We wrześniu skorygowano prognozę dla całej grupy Plast-Box (oprócz spółki matki składają się na nią Plast-Box Ukraina, Plast-Box Apartments, Plast-Box Development). Zakłada ona o 121 mln zł rocznych przychodów, 13,8 mln zł EBITDA i 4 mln zł zysku netto. Krzysztof Pióro, prezes Plast-Boksu, twierdzi, że czuje się bezpiecznie myśląc o tej prognozie. Jego zdaniem wyniki spółki córki Plast-Box Ukraina polepszają rezultaty obserwowane w comiesięcznych raportach spółki matki.

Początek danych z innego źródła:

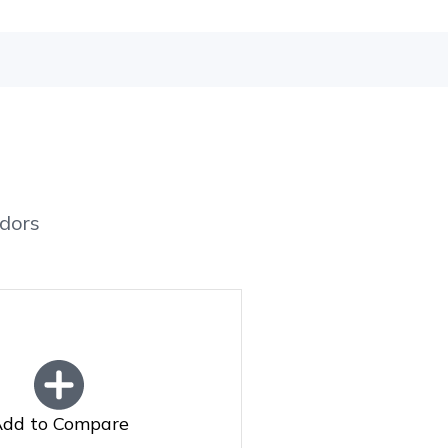
dors
dd to Compare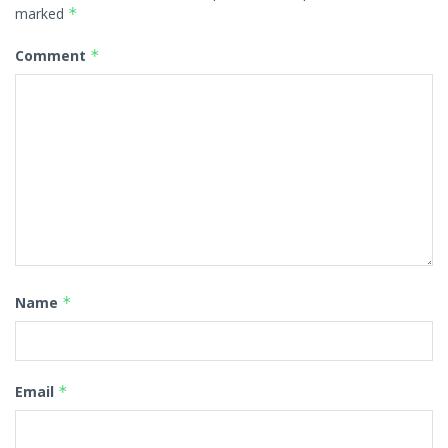
marked
*
Comment
*
Name
*
Email
*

- Dynamika przychodów uzyskiwana przez podmiot na Ukrainie jest większa niż w Polsce, a poziomy rentowności wciąż ulegają poprawie, zwłaszcza w zakresie EBITDA. Zachowuję jednak ostrożność co do oświadczeń dotyczących wysokości zysku netto tej spółki. Niekorzystne trendy w kursach walut, jeśli zaistnieją, w tym spadek wartości hrywny, mogą przynieść wzrost kosztów finansowych, bo w tej pozycji w rachunku wyników lokowane są ujemne wyceny kursowe. Dlatego naszą prognozę zysku netto na 2012 rok dla grupy można określić jako wyważoną. Dzisiaj dużo wskazuje na to, że będzie ona przekroczona – mówi Krzysztof Pióro.